Please copy every line from the following entries in which the word "Footprint" appears.

Image and design file data
====
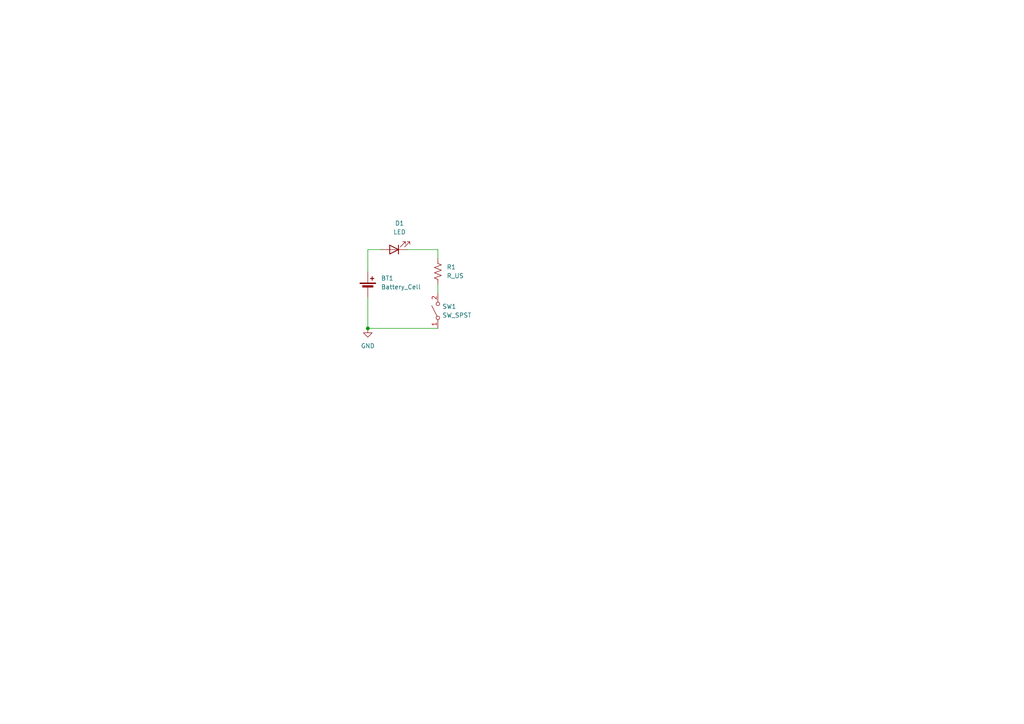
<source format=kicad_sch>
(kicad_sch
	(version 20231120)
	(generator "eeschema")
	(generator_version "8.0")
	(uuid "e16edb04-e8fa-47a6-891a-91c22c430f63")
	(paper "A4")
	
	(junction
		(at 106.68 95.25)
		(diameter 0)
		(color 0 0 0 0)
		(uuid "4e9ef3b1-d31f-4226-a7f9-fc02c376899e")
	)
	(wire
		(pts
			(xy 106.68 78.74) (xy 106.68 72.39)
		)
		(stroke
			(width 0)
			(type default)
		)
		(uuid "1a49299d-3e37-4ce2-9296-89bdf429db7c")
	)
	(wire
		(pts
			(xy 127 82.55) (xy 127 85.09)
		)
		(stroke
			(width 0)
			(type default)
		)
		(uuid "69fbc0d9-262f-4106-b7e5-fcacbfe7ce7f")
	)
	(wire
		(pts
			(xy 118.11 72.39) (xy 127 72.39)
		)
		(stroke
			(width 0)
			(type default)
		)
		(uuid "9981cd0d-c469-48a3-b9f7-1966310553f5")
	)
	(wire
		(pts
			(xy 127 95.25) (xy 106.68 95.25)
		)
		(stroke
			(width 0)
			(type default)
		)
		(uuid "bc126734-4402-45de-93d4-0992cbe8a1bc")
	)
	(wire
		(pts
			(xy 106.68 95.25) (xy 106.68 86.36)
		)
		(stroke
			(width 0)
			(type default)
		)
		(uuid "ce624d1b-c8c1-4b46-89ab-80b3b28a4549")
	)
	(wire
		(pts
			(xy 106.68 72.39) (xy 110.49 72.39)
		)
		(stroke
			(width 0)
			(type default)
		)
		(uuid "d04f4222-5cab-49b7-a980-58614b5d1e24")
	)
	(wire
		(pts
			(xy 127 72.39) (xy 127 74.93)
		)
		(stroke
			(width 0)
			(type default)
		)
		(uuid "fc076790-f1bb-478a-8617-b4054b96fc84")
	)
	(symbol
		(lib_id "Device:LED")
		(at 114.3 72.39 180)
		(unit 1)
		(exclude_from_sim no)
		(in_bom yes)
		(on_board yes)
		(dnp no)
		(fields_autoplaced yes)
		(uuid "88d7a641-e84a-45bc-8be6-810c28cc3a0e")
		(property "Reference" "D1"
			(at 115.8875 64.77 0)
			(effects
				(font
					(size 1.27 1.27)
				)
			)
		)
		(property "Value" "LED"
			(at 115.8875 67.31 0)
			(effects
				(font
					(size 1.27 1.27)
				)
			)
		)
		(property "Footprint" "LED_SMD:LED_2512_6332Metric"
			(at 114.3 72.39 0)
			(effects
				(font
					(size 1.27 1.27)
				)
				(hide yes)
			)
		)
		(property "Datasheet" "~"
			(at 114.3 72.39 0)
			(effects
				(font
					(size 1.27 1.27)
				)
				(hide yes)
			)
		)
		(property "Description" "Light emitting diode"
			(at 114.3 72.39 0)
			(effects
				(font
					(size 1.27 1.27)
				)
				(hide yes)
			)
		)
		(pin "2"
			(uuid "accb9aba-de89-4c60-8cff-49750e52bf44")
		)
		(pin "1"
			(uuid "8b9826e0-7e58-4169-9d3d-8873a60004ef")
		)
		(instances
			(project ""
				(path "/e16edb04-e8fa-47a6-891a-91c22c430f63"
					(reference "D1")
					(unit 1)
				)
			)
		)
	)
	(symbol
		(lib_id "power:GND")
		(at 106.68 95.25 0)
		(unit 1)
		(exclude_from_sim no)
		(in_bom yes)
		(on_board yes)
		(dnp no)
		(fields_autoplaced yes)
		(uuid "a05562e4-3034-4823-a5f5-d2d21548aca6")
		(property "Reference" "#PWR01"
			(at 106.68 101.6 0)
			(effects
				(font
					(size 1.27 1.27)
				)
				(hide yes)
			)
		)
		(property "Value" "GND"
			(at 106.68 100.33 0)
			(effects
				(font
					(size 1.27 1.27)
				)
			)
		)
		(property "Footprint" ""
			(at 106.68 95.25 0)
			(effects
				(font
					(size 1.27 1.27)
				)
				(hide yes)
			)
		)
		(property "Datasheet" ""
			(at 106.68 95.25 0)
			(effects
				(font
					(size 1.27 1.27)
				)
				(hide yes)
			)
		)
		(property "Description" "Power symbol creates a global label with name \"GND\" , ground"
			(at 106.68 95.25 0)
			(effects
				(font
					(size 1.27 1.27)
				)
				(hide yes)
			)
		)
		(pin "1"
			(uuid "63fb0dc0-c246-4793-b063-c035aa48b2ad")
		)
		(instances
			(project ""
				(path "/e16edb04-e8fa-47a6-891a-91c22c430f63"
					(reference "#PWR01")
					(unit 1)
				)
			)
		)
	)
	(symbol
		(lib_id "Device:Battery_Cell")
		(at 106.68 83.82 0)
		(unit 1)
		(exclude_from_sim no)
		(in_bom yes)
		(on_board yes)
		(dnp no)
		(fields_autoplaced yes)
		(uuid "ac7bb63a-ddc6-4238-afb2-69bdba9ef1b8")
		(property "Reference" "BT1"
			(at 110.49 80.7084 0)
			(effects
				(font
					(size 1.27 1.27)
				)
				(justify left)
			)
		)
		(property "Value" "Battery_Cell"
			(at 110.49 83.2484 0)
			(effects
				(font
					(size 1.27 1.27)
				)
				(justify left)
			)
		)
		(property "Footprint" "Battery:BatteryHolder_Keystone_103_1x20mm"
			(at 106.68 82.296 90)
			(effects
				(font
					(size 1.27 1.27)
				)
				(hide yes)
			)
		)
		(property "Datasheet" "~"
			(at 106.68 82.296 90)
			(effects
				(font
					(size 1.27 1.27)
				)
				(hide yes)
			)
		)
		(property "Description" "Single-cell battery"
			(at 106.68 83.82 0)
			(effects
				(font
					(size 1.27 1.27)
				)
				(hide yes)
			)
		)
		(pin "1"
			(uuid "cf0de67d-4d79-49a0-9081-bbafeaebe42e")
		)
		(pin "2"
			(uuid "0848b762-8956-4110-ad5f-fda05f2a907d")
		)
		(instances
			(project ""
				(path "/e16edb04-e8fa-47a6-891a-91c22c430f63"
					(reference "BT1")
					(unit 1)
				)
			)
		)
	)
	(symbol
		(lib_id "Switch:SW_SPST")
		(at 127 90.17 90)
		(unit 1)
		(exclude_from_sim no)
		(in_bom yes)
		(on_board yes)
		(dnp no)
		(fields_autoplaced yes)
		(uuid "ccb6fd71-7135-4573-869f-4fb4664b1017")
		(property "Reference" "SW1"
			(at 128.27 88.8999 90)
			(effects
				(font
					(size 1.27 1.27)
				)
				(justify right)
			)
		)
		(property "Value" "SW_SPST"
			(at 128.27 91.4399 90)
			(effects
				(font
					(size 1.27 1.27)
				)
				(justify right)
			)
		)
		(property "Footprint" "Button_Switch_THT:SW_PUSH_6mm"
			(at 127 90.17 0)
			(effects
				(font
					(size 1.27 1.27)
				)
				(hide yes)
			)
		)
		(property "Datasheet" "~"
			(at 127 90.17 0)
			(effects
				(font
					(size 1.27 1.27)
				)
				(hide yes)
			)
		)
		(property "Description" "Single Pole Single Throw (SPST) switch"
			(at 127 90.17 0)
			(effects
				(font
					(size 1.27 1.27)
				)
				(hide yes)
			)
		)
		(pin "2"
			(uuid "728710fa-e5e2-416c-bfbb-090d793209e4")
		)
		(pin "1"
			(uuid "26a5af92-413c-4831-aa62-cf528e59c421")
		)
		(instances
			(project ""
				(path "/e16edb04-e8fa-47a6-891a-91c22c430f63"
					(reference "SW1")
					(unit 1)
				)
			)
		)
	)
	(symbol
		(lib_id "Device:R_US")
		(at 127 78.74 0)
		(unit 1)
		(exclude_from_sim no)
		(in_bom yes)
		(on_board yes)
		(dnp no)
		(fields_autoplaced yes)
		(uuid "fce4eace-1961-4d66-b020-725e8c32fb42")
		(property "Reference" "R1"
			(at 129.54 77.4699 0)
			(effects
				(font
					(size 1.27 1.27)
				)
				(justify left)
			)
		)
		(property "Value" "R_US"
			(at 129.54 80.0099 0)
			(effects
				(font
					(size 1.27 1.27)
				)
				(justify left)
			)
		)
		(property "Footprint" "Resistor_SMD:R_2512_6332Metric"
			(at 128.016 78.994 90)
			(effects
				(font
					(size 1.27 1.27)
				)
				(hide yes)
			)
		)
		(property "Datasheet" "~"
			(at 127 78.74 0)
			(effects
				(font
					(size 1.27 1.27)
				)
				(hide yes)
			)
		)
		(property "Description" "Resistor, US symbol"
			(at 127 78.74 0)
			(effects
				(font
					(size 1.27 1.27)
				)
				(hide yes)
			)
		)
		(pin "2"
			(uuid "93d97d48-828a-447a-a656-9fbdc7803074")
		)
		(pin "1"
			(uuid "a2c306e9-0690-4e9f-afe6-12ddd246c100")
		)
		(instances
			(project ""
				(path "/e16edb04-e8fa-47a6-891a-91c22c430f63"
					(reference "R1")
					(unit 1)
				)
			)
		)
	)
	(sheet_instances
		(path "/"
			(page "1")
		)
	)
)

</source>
====
### Response to the task
		(property "Footprint" "LED_SMD:LED_2512_6332Metric"
		(property "Footprint" ""
		(property "Footprint" "Battery:BatteryHolder_Keystone_103_1x20mm"
		(property "Footprint" "Button_Switch_THT:SW_PUSH_6mm"
		(property "Footprint" "Resistor_SMD:R_2512_6332Metric"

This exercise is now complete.